Thu, 30 Oct 1997 11:23:43 -0500

Content-Type:

text/plain

Parts/Attachments:

Parts/Attachments

text/plain (53 lines)

   This is an interesting question, and there is one aspect that isn't
   addressed in this response.   The reference to MATMUL almost certainly
   results in a call to a library procedure that isn't inlined.  I've
   always believed (I don't know where I picked this up, or if it's even
   true) that procedure references usually end up trashing cache contents
   because there is actually a lot of stuff that goes on behind the scenes
   during procedure calls and returns (saving/restoring the stack, etc.)
   Could someone comment on what impact procedure references have on cache
   contents?  I'd hope that for pure intrinsic procedures such as above
   that it would be minimal, but it's not clear to me that this is the case.

A lot depends on processor architecture, F90 implementation, and
particulars of the declarations of actual and dummy arguments.

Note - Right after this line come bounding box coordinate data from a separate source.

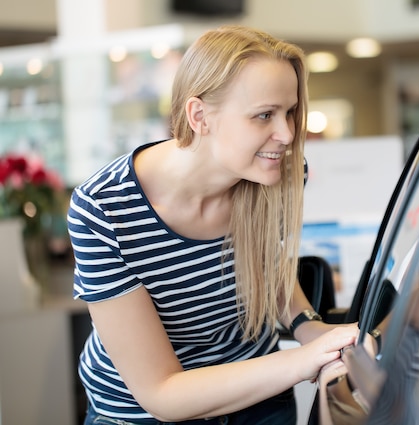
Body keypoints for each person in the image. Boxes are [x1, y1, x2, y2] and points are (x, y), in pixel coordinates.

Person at [67, 25, 359, 425]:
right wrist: (305, 360)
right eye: (264, 115)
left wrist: (306, 325)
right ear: (199, 115)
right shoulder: (103, 207)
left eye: (290, 112)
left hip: (258, 401)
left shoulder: (276, 174)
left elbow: (263, 262)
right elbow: (162, 394)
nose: (288, 134)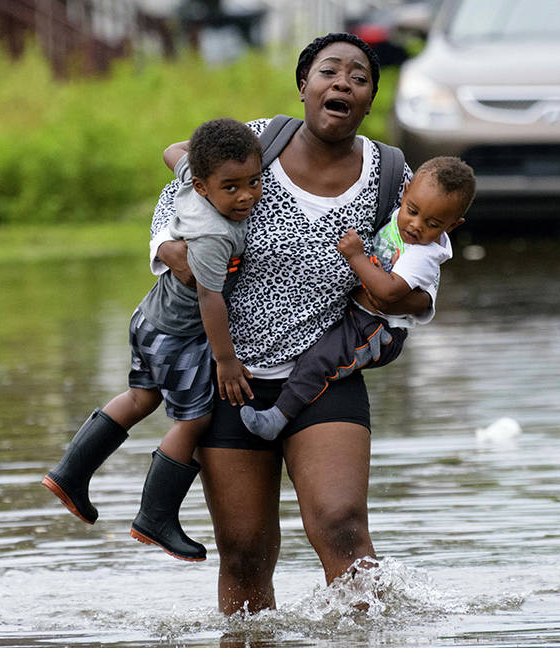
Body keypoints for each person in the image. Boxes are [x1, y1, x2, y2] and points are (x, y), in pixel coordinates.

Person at [150, 32, 430, 614]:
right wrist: (171, 251)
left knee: (342, 526)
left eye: (359, 77)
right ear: (304, 85)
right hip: (230, 374)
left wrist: (409, 300)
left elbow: (420, 266)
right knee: (244, 551)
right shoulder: (256, 143)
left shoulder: (392, 177)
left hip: (325, 372)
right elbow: (179, 192)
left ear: (370, 100)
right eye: (330, 71)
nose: (342, 83)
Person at [42, 118, 262, 562]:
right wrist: (225, 361)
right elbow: (209, 298)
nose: (245, 196)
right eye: (231, 187)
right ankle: (155, 517)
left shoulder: (190, 178)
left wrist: (198, 156)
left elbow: (171, 150)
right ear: (202, 187)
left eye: (254, 182)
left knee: (142, 397)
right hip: (179, 335)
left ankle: (70, 473)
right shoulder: (214, 234)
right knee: (193, 421)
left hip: (148, 320)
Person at [240, 157, 475, 440]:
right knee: (314, 350)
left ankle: (277, 418)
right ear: (405, 191)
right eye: (412, 210)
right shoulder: (398, 219)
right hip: (358, 315)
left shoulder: (422, 255)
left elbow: (387, 292)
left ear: (452, 226)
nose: (415, 225)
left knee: (321, 360)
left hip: (376, 330)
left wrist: (355, 257)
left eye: (433, 223)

Modern-day processors often have separate caches for instructions
(I-cache) and data (D-cache), at least for a couple levels.  Calling a
procedure will surely execute a different set of instructions and
therefore interact with the I-cache.  So it depends on the size of the
resident code of the caller, the resident code of the callee, and the
size of the I-cache.  Indeed, there is also some data involved with
saving registers on the stack and such, but a procedure call/return
does not "save the stack" it pushes/pops the stack.  There are
typically under 50 registers in need of savingand caches are much
larger (on chip often over 10s of KB, on-board caches often reaching
into the MB range).  I.e., the D-cache effects of a procedure call
should be minimal.

There are some cases of F90 procedure calls that require
copy-in/copy-out, which will play havoc with the D-cache.  E.g., an
assumed shape actual (not guarenteed sequence associated) to an
explicit shape dummy (requires sequence association).  The other
direction, explicit shape actual to assumed shape dummy, often requies
building a descriptor.  This descriptor is generally small (dozens of
bytes) and lives on the stack (as opposed to requiring heap
alloc/free).  I.e., the descriptor perturbs the D-cache only
minimally.

Now for MATMUL... Depends a lot on the compiler and the run-time.  If
I were writing the runtime (I don't, but I've gotten within sneezing
distance) for when the compiler doesn't inline the MATMUL, I'd have it
take three descriptors (one for target, one each for the two arrays).
This would avoid all copy-in/copy-out.  If I really wanted to go wild,
I might even have a version with explicit shape dummies that the
compiler would call when the actuals are all sequence associated, thus
invoking whatever optimizations can be done when sequence association
is guarenteed and without the copy-in/copy-out overhead.